| Work task |
All of the listing below must be repeated word for word. Pictures are the only thing to omit.
______
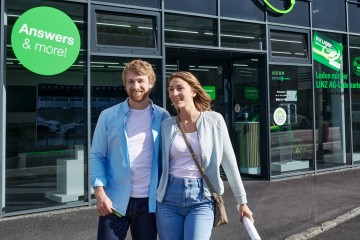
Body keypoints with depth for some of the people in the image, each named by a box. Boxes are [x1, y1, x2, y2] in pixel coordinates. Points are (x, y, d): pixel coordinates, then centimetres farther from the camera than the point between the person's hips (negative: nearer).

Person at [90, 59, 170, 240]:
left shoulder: (163, 117, 3)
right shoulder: (108, 116, 1)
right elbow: (97, 156, 0)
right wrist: (100, 193, -11)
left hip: (149, 200, 1)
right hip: (114, 200, -1)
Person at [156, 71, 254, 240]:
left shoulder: (214, 120, -2)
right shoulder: (166, 125, 4)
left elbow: (229, 163, 1)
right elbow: (160, 164, 11)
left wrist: (242, 201, 3)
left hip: (201, 198, -2)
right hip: (169, 197, 3)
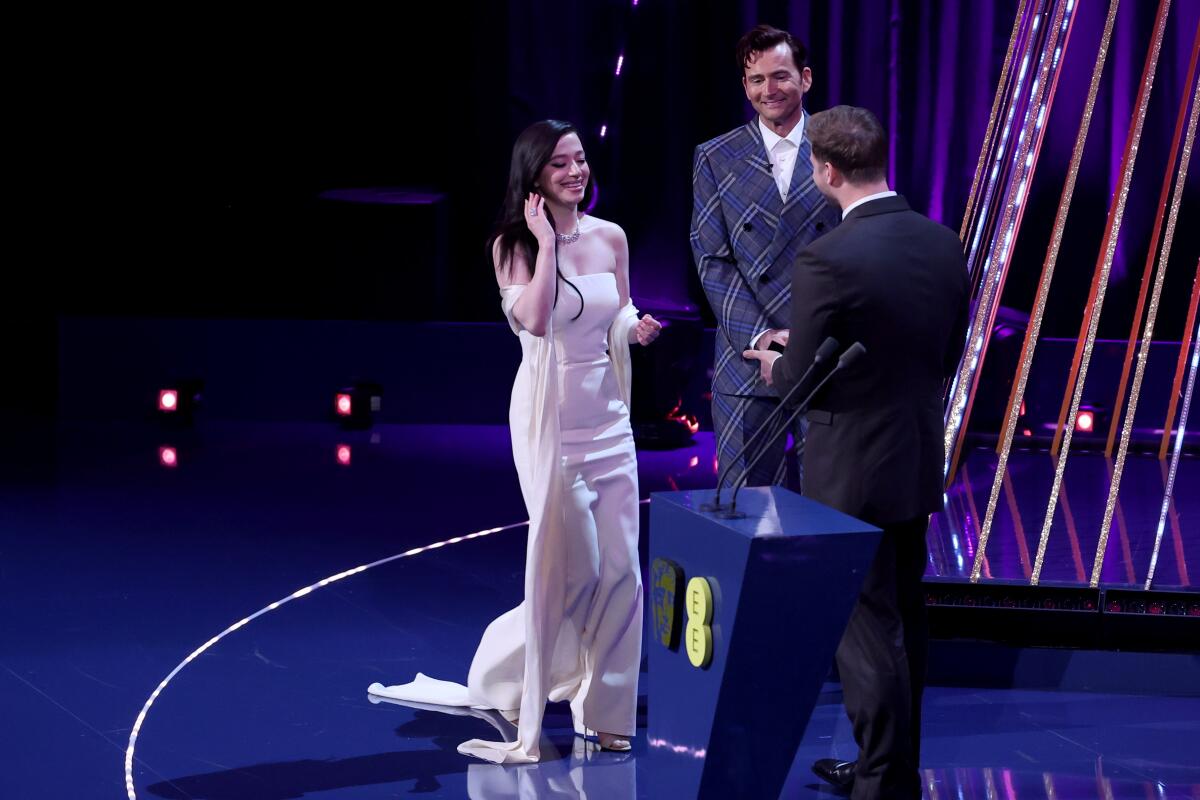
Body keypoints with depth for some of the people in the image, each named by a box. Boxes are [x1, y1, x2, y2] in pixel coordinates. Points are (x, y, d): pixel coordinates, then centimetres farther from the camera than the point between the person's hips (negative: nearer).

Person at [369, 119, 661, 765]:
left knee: (620, 569, 3)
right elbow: (535, 318, -22)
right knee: (575, 568, -5)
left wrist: (637, 328, -6)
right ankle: (504, 672, 17)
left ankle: (604, 710, 16)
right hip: (549, 416, -4)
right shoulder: (514, 245, -6)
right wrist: (546, 243, -17)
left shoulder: (610, 238, 5)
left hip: (608, 416, 4)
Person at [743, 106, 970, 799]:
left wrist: (774, 364, 7)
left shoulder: (827, 261, -21)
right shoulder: (945, 244, 0)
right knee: (904, 626, 18)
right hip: (919, 462, 7)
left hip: (852, 470, -7)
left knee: (868, 634, 1)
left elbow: (798, 384, -14)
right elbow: (946, 358, 9)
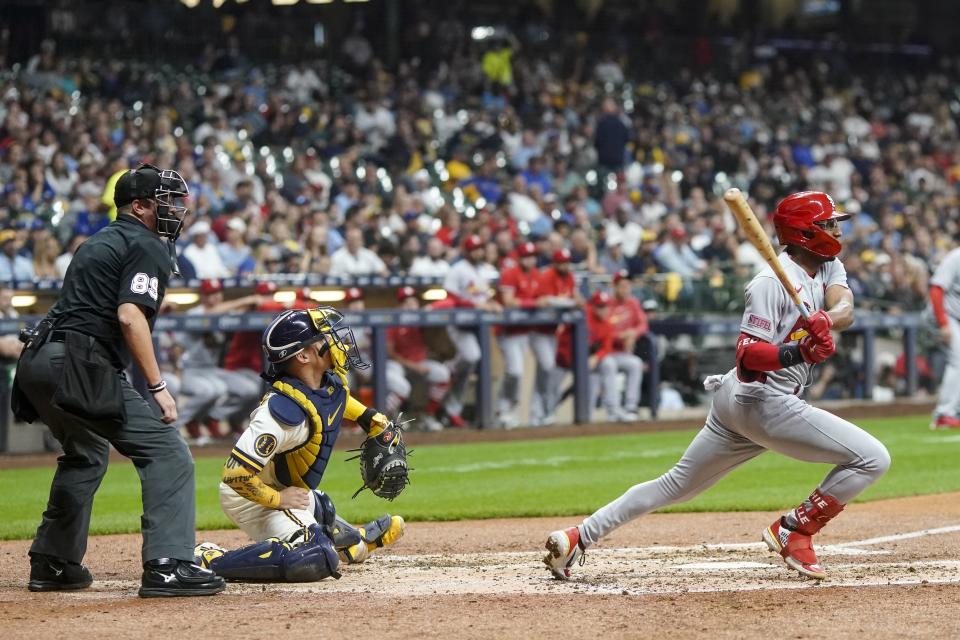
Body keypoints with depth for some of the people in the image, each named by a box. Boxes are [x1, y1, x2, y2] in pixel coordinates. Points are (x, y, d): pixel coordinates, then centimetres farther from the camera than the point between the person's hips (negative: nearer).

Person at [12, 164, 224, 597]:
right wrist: (158, 387, -15)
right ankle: (166, 567, -20)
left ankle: (52, 563, 35)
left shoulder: (98, 243, 27)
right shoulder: (148, 247, -2)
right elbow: (129, 316, -15)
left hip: (37, 363, 10)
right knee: (167, 452, -10)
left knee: (85, 455, 32)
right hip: (79, 366, -10)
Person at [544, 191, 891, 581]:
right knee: (873, 459, -10)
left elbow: (846, 310, -9)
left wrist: (826, 320, -31)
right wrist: (798, 352, -39)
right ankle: (793, 532, -4)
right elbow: (747, 356, -23)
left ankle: (578, 537, 13)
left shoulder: (829, 268, 10)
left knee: (677, 484, 14)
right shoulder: (773, 282, -17)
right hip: (761, 400, -9)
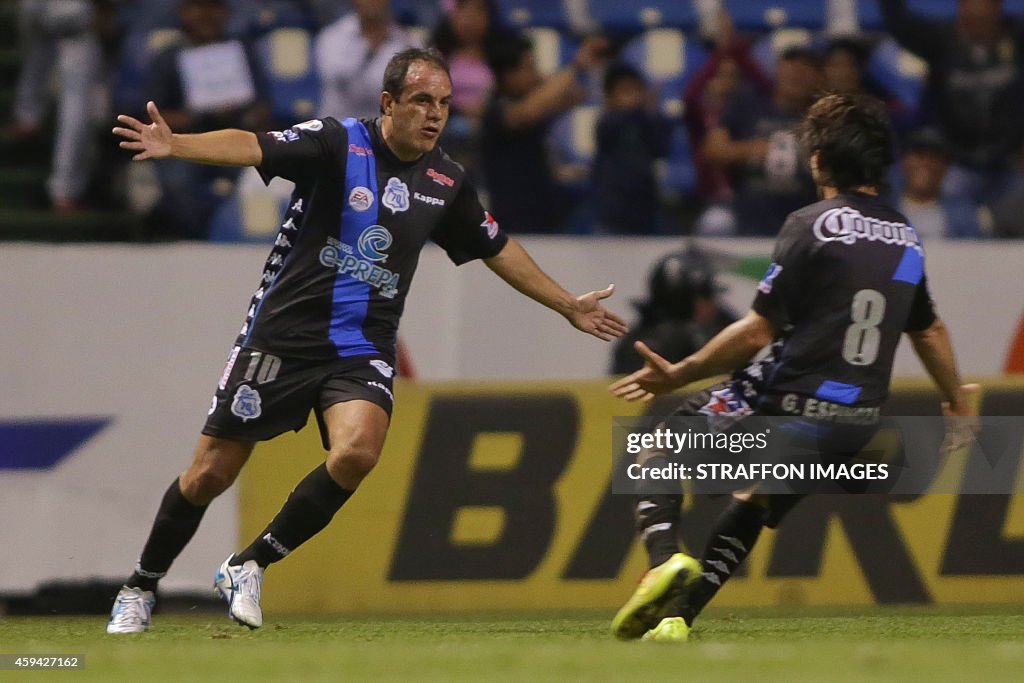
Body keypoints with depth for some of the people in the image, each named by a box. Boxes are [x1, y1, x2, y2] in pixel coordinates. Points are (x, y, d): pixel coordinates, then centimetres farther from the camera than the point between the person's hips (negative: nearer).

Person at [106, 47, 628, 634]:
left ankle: (249, 568, -10)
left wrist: (568, 305, 28)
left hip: (363, 351, 3)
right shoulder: (338, 143, -10)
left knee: (358, 453, -27)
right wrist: (174, 145, -43)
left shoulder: (446, 182, 6)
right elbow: (253, 147, -26)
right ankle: (141, 589, 25)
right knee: (210, 475, 1)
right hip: (283, 337, -3)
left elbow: (498, 249, 23)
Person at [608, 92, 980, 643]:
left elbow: (758, 331, -14)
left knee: (658, 450, 13)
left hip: (788, 404, -6)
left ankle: (664, 557, -12)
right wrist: (958, 402, 38)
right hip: (857, 424, 6)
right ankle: (680, 615, 21)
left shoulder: (813, 226, -11)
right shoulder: (905, 239, 9)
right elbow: (928, 330, 22)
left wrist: (679, 375, -5)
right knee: (754, 503, 29)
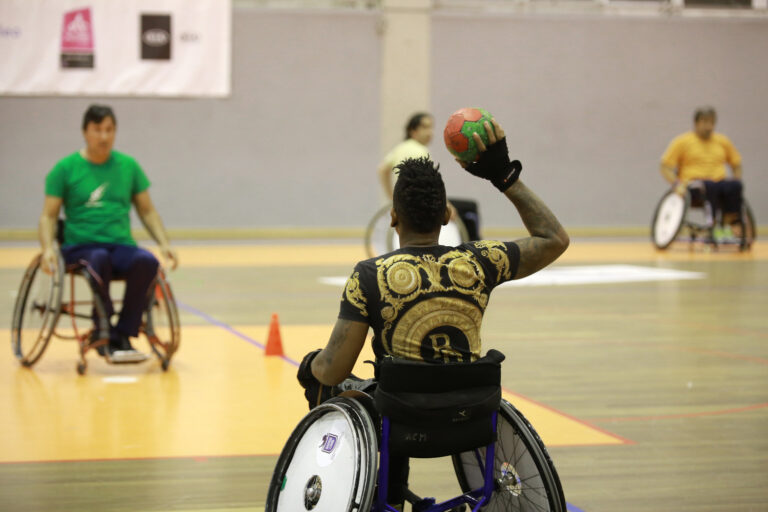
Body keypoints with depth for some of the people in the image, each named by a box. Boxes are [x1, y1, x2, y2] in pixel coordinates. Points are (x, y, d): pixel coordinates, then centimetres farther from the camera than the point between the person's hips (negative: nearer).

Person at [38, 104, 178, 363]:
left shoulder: (128, 166, 13)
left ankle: (121, 335, -23)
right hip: (80, 247, -2)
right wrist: (48, 248, -14)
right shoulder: (65, 169, 5)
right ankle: (102, 330, -23)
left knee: (147, 261, -31)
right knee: (100, 259, -38)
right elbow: (48, 216, 4)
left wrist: (164, 244, 3)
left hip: (121, 246, 3)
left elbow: (147, 211, 18)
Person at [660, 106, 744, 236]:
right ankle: (713, 224, -36)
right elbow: (665, 167, 2)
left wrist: (736, 182, 6)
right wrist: (677, 184, -14)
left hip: (719, 182, 3)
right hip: (693, 185, -3)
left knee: (734, 186, -31)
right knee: (710, 186, -38)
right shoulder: (682, 141, 6)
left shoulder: (723, 141, 16)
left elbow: (736, 163, 25)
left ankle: (729, 223, -31)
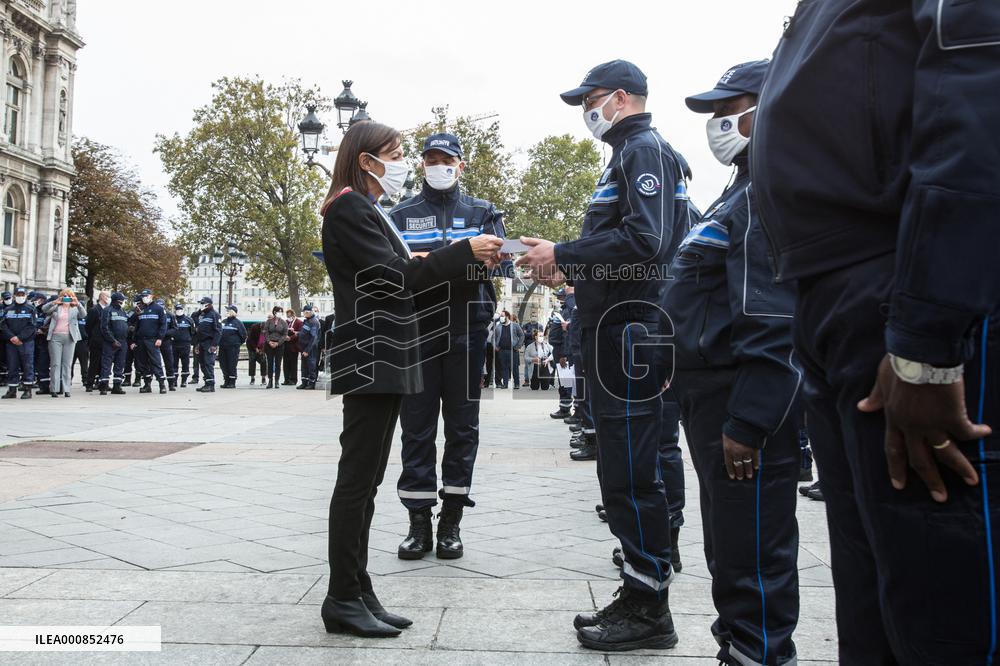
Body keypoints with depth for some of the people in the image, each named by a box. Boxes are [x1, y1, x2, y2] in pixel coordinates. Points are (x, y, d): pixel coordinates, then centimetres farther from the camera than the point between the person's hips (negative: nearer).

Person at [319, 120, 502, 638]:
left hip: (384, 361, 10)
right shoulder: (348, 208, -8)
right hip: (368, 360, -10)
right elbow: (395, 277, -16)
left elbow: (401, 276, 17)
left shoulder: (369, 211, 22)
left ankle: (357, 593, 16)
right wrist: (465, 251, -14)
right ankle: (343, 600, 2)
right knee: (357, 480, -6)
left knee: (365, 482, 10)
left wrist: (468, 261, 10)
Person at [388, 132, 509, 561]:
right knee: (416, 425, 1)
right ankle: (419, 521, 10)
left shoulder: (482, 212, 13)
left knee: (462, 425, 3)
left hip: (465, 332, 0)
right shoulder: (401, 215, 14)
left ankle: (451, 522, 13)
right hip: (416, 330, 0)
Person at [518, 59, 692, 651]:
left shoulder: (646, 150, -7)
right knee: (624, 468, 13)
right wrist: (569, 269, 12)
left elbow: (644, 240, -22)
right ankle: (641, 592, 22)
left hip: (627, 329, -10)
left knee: (631, 471, -6)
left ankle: (650, 608, 4)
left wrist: (563, 254, -15)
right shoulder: (627, 154, 23)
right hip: (612, 328, 10)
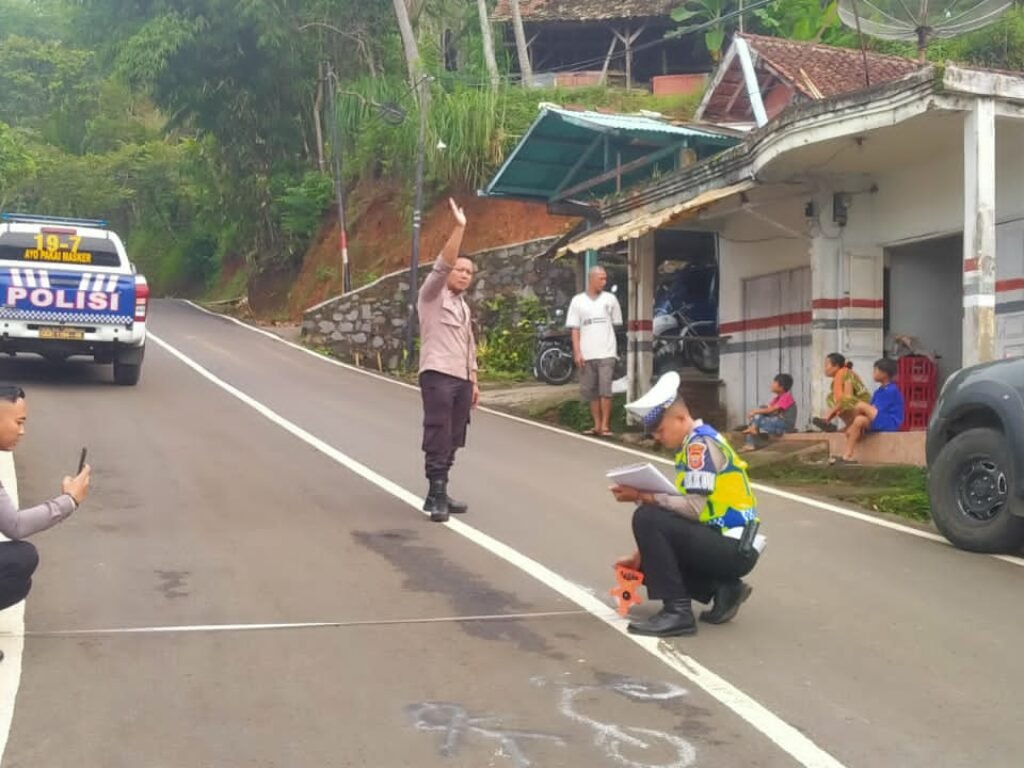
______
| Reply |
Body keypoints with depth for some of the people in the image, each named by a box. Boxes are [x1, y1, x2, y2] in pixel coordinates. Points are (x, y, d): pixel coordinates, then centimetres farther from the camera than the point between the person's hips (negative: nearer).

Person at [90, 59, 170, 240]:
left shoulder: (163, 117, 3)
right shoulder: (108, 116, 1)
right elbow: (97, 156, 0)
right wrist: (100, 193, -11)
left hip: (149, 200, 1)
right hip: (114, 200, -1)
Person at [156, 71, 254, 240]:
left shoulder: (214, 120, -2)
right shoulder: (166, 125, 4)
left elbow: (229, 163, 1)
right elbow: (160, 164, 11)
left wrist: (242, 201, 3)
left hip: (201, 198, -2)
right hip: (169, 197, 3)
Body keypoints with depth for some of the people in the image, each named by a box. Boxes are [x1, y1, x2, y2] in pixel coordinates. Points are (x, y, d): pixel coordinates, then centimetres farther from the camera than the point between the person's hips (negative: nearer).

Person at [369, 119, 661, 765]:
left knee: (620, 569, 3)
right elbow: (535, 318, -22)
right knee: (575, 568, -5)
left wrist: (637, 328, -6)
right ankle: (504, 672, 17)
left ankle: (604, 710, 16)
right hip: (549, 416, -4)
right shoulder: (514, 245, -6)
right wrist: (546, 243, -17)
left shoulder: (610, 238, 5)
left hip: (608, 416, 4)
Person at [743, 106, 970, 799]:
left wrist: (774, 364, 7)
left shoulder: (827, 261, -21)
right shoulder: (945, 244, 0)
right knee: (904, 626, 18)
right hip: (919, 462, 7)
left hip: (852, 470, -7)
left knee: (868, 634, 1)
left elbow: (798, 384, -14)
right elbow: (946, 358, 9)
Body keypoints with depth for some of the people in the image, each named by a box. Boxes are [x1, y1, x2, y2] in pixel coordinates. Points are (x, y, d): pixel coordinates, then centimetres farther from the camera than the point between the person's hips (negative: nearer).

Person at [12, 164, 224, 597]:
right wrist: (158, 387, -15)
right ankle: (166, 567, -20)
left ankle: (52, 563, 35)
left shoulder: (98, 243, 27)
right shoulder: (148, 247, -2)
right elbow: (129, 316, -15)
left hip: (37, 363, 10)
right knee: (167, 452, -10)
left knee: (85, 455, 32)
right hip: (79, 366, -10)
Person at [544, 191, 891, 581]:
right knee: (873, 459, -10)
left elbow: (846, 310, -9)
left wrist: (826, 320, -31)
right wrist: (798, 352, -39)
right ankle: (793, 532, -4)
right elbow: (747, 356, -23)
left ankle: (578, 537, 13)
left shoulder: (829, 268, 10)
left knee: (677, 484, 14)
right shoulder: (773, 282, -17)
right hip: (761, 400, -9)
Body keypoints with depth for some of the people in the image, each named by a box. Boxes are [x1, y1, x2, y2] in pixel coordinates. Points are (x, y, d): pixel coordinates, then centimetres farther from the camera than the point between the person's hips (negative: nearer).

Person at [106, 47, 628, 634]:
left ankle: (249, 568, -10)
left wrist: (568, 305, 28)
left hip: (363, 351, 3)
right shoulder: (338, 143, -10)
left knee: (358, 453, -27)
right wrist: (174, 145, -43)
left shoulder: (446, 182, 6)
right elbow: (253, 147, -26)
right ankle: (141, 589, 25)
right knee: (210, 475, 1)
right hip: (283, 337, -3)
left elbow: (498, 249, 23)
Person at [608, 92, 980, 643]:
left elbow: (758, 331, -14)
left knee: (658, 450, 13)
left hip: (788, 404, -6)
left ankle: (664, 557, -12)
right wrist: (958, 402, 38)
right hip: (857, 424, 6)
right ankle: (680, 615, 21)
left shoulder: (813, 226, -11)
right shoulder: (905, 239, 9)
right elbow: (928, 330, 22)
left wrist: (679, 375, -5)
right knee: (754, 503, 29)
Body keypoints with depth for some of the people in the image, each named by a box. Boxes are [x1, y1, x2, y2] in pixel coordinates. Points are (x, y, d): pixel coordinates, then centimetres farther from the camera than the point between the person's hips (negative: nearer).

Person at [38, 104, 178, 363]:
left shoulder: (128, 166, 13)
left ankle: (121, 335, -23)
right hip: (80, 247, -2)
right wrist: (48, 248, -14)
right shoulder: (65, 169, 5)
right ankle: (102, 330, -23)
left knee: (147, 261, -31)
right knee: (100, 259, -38)
right elbow: (48, 216, 4)
left wrist: (164, 244, 3)
left hip: (121, 246, 3)
left elbow: (147, 211, 18)
Person at [660, 106, 744, 236]:
right ankle: (713, 224, -36)
right elbow: (665, 167, 2)
left wrist: (736, 182, 6)
right wrist: (677, 184, -14)
left hip: (719, 182, 3)
right hip: (693, 185, -3)
left knee: (734, 186, -31)
right knee: (710, 186, -38)
right shoulder: (682, 141, 6)
left shoulder: (723, 141, 16)
left elbow: (736, 163, 25)
left ankle: (729, 223, -31)
Body keypoints with depth for some of the people in the image, each named by a box. Boxes are [x1, y1, x2, y2] in pixel coordinates. Points are (x, y, d): pixel coordinates, then centimetres farther from the camera than the point between the person's hips (negative: nearer).

Person at [319, 120, 502, 638]:
left hip: (384, 361, 10)
right shoulder: (348, 208, -8)
right hip: (368, 360, -10)
right elbow: (395, 277, -16)
left elbow: (401, 276, 17)
left shoulder: (369, 211, 22)
left ankle: (357, 593, 16)
right wrist: (465, 251, -14)
right ankle: (343, 600, 2)
right knee: (357, 480, -6)
left knee: (365, 482, 10)
left wrist: (468, 261, 10)
Person at [388, 132, 509, 561]:
right knee: (416, 425, 1)
right ankle: (419, 521, 10)
left shoulder: (482, 212, 13)
left knee: (462, 425, 3)
left hip: (465, 332, 0)
right shoulder: (401, 215, 14)
left ankle: (451, 522, 13)
right hip: (416, 330, 0)
Person at [518, 59, 692, 651]:
left shoulder: (646, 150, -7)
right knee: (624, 468, 13)
right wrist: (569, 269, 12)
left elbow: (644, 240, -22)
right ankle: (641, 592, 22)
left hip: (627, 329, -10)
left knee: (631, 471, -6)
left ankle: (650, 608, 4)
left wrist: (563, 254, -15)
right shoulder: (627, 154, 23)
right hip: (612, 328, 10)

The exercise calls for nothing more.